§ **Data rows**:
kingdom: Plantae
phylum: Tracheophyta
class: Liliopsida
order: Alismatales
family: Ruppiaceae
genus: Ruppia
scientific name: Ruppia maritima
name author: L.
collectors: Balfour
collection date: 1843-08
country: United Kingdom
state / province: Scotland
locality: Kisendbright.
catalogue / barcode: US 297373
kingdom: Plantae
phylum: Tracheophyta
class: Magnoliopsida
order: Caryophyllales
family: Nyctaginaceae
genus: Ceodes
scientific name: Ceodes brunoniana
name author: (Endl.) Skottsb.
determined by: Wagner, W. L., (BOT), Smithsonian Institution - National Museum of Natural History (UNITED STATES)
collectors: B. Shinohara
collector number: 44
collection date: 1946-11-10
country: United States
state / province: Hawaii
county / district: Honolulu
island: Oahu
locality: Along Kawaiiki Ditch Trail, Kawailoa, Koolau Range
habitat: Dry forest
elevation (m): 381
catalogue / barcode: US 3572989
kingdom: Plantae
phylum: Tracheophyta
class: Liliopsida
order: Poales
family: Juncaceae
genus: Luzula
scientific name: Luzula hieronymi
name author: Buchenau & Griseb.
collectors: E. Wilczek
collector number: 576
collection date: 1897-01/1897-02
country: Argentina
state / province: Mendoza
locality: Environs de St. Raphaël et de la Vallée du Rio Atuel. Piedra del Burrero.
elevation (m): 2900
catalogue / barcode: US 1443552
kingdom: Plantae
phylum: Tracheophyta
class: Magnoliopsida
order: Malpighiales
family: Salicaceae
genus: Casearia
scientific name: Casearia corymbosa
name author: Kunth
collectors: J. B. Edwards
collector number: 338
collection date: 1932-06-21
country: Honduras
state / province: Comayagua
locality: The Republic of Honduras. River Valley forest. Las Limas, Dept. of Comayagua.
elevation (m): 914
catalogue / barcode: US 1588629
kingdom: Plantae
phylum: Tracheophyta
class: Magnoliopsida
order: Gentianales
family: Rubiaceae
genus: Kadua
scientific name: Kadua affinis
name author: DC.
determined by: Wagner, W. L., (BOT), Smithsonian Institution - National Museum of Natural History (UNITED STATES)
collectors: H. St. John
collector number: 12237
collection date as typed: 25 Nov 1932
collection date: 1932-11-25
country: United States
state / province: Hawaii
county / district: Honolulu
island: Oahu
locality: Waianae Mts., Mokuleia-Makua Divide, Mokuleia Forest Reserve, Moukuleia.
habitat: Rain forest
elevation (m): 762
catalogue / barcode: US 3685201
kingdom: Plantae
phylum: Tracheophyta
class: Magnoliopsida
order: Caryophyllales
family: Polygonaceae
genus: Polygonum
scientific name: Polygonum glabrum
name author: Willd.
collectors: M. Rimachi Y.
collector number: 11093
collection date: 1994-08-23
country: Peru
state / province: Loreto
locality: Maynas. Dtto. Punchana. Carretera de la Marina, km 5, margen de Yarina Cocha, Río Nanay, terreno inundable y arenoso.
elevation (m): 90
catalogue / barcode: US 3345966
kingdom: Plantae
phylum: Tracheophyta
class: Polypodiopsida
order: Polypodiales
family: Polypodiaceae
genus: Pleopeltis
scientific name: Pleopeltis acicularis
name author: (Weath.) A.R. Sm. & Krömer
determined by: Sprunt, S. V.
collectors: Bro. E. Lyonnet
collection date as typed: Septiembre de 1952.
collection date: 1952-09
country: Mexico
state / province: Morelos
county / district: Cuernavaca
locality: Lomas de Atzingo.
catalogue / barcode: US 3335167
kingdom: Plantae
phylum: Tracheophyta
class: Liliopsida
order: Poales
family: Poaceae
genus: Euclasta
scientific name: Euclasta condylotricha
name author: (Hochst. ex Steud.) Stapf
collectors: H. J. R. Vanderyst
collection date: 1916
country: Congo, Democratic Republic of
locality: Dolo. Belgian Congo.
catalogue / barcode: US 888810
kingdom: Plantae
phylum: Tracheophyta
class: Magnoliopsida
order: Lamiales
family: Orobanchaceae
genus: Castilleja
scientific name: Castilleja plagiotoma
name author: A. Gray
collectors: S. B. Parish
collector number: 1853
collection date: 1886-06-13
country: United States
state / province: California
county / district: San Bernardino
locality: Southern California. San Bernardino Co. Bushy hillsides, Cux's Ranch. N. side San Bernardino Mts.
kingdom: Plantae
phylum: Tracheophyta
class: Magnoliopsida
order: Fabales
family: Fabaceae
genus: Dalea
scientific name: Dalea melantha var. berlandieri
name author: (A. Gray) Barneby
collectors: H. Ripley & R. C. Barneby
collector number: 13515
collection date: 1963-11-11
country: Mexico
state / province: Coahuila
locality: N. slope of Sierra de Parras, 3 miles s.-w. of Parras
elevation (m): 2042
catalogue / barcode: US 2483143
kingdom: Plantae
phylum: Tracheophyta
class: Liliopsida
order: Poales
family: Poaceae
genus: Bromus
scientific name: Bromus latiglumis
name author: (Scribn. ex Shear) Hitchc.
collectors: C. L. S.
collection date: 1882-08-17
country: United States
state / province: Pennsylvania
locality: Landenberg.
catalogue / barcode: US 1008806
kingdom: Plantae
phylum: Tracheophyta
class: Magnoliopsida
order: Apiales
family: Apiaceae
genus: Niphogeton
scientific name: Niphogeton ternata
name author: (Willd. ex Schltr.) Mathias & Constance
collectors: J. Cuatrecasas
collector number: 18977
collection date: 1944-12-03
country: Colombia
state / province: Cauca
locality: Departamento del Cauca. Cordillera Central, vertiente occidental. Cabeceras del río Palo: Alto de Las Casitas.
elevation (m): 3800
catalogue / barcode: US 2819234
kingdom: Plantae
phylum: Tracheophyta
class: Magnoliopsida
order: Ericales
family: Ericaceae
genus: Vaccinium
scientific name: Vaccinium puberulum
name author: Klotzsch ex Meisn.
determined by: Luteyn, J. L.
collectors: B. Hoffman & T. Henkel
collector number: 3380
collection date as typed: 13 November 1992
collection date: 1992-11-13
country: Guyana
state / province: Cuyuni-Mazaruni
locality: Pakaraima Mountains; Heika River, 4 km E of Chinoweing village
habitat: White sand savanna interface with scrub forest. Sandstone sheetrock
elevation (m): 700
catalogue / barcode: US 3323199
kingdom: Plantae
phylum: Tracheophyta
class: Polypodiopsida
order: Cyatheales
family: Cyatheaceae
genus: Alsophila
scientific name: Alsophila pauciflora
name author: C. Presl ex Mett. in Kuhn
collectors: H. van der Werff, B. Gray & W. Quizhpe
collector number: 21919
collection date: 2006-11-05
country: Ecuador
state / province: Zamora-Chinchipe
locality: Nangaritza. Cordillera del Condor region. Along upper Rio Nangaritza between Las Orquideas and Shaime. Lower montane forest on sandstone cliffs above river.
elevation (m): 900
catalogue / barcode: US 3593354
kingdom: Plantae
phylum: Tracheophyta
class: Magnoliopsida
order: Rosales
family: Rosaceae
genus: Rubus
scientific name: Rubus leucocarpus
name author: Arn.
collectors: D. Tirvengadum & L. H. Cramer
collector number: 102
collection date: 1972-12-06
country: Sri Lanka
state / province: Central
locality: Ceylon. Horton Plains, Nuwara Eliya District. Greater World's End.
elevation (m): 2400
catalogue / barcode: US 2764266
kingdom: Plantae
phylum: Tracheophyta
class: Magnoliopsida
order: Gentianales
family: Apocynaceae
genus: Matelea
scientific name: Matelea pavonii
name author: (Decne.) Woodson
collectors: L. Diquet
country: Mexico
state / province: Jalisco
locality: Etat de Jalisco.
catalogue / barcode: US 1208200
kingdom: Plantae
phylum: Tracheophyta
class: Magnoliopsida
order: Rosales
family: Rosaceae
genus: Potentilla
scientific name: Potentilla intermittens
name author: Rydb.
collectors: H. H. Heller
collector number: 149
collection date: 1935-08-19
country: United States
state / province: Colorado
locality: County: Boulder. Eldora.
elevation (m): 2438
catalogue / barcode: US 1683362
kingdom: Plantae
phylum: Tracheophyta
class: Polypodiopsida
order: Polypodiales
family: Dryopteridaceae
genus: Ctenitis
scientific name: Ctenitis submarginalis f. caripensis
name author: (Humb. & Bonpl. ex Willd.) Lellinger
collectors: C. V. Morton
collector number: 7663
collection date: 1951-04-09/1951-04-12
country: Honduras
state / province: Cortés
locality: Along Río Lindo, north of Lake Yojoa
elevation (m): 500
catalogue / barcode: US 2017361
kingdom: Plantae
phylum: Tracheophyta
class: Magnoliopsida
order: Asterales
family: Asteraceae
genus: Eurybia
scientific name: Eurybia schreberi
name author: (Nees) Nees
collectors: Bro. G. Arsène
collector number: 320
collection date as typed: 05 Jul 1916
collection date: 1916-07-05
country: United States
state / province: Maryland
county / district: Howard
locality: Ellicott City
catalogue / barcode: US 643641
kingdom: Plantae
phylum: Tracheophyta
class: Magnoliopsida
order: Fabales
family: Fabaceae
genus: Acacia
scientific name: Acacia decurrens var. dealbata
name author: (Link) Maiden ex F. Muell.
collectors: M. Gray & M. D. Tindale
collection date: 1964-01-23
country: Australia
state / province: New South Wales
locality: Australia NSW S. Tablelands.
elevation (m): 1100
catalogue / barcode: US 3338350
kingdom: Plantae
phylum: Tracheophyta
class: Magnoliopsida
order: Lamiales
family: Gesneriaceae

§ **Task goal**: Retype the lines of the listing from the line containing "collectors: D. Tirvengadum & L. H. Cramer" through the line containing "elevation (m): 2400", both included, reproducing them character for character.

§ **Solved problem**:
collectors: D. Tirvengadum & L. H. Cramer
collector number: 102
collection date: 1972-12-06
country: Sri Lanka
state / province: Central
locality: Ceylon. Horton Plains, Nuwara Eliya District. Greater World's End.
elevation (m): 2400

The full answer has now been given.